Fungal nail infections are also called “onychomycoses”. They are common infections caused by microscopic fungi that feed off keratin. They most commonly affect toenails, but can also occur in hand nails. Because they are highly contagious and unsightly, they should be treated as quickly as possible to avoid damaging the nail and contaminating the environment.
- The origins of fungal nail infections
Fungal nail infections are due to contamination by microscopic fungi which penetrate under the nail, invade the top layer of skin (corneal layer) and gradually spread to the base of the nail, leading to its deformation. These fungi fall into two categories:
• In most cases, the infection is caused by dermatophytes, which are fungi that damage the keratin in the skin and nails. They gladly take up residence in the toenails, starting with the big toe: a yellowish-white patch appears and the nail becomes thicker. The infection spreads to the base of the nail, changes colour (brown, green, yellow) and separates the nail from its bed. Eventually, the nail matrix is affected and the frail nail ends up disappearing. This type of fungus is highly contagious and is generally caught by walking barefoot on a dirty floor (swimming pool, gym, sauna, etc.).
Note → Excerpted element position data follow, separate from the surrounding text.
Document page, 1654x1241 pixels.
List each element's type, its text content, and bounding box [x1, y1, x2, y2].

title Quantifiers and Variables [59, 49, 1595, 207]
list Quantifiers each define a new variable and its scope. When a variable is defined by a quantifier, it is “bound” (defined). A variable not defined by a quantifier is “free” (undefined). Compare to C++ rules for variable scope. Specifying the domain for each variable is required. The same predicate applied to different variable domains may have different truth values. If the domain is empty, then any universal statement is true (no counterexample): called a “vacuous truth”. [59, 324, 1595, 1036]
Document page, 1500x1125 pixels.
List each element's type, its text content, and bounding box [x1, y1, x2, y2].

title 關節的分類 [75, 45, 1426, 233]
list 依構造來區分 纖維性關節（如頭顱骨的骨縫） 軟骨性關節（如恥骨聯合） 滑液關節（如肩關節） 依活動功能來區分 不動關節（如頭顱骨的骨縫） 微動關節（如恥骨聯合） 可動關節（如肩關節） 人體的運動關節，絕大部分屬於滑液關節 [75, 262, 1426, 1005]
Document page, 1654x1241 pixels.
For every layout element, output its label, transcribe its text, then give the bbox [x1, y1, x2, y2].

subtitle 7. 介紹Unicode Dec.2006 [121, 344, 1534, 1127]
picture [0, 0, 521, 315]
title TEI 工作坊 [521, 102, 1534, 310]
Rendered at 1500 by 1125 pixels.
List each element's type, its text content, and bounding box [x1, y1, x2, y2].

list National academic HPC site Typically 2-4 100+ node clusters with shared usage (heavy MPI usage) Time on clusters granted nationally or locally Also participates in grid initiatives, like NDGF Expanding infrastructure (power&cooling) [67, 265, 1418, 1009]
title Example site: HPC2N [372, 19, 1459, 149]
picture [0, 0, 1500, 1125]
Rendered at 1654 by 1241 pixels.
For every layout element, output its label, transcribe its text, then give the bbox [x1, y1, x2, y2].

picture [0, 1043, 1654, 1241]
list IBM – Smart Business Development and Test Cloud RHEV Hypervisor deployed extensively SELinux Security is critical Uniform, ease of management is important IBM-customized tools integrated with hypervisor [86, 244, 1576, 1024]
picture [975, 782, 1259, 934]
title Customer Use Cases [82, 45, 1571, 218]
• More rarely, the yeast-type fungus Candidas albicans can contaminate nails. This type of fungal infection starts with a red and painful swelling around the nail, from which a drop of pus may appear if you press on it. Then the nail is invaded and may turn green if a secondary bacterial infection is present. These Candida nail infections affect the hand nails only and occur most often in people whose hands are frequently in contact with water (restaurant workers, gardeners, cleaners, etc.).
- Predisposing factors
- Heat, humidity and confinement (in tight shoes, for example).
- Heavy perspiration.
- Repeated contact with water.
- Damaged nail due to repeated mechanical micro-injuries or nail psoriasis.
- Untreated athlete’s foot – even something as minor as intertrigo between the toes can spread to the nails.
- Preventive measuresBy adopting good hygiene habits you can often avoid fungal nail infections altogether or prevent them from reoccurring:
- Never walk barefoot in changing rooms, gyms, or at swimming pools. Wear light sandals instead.
- At the pool or after exercising, use a disinfectant shower gel on your feet.
- Avoid washing your hands too often (while still ensuring good hygiene, of course).
- After all contact with water, dry yourself thoroughly between the fingers and toes.
- Use one towel per person and never share.
- Change socks every day, and don’t spend too long in sweaty socks.
- Treating fungal nail infectionsFungal nail infections do not disappear of their own accord. If the infection is left untreated, it usually spreads to the nail matrix and then to the other fingers or toes.
That is why it is important to start a treatment at the first signs of infection: see your skin specialist, who will decide on the best course of treatment based on the type of fungus, the extent of the infection, and your medical history. Topical treatments and oral antifungals can be used.
Treatment is often long-term: it must continue until the nail is fully healed. This generally takes several months. To achieve a full recovery, the treatment instructions with regards to regularity and duration must be strictly followed.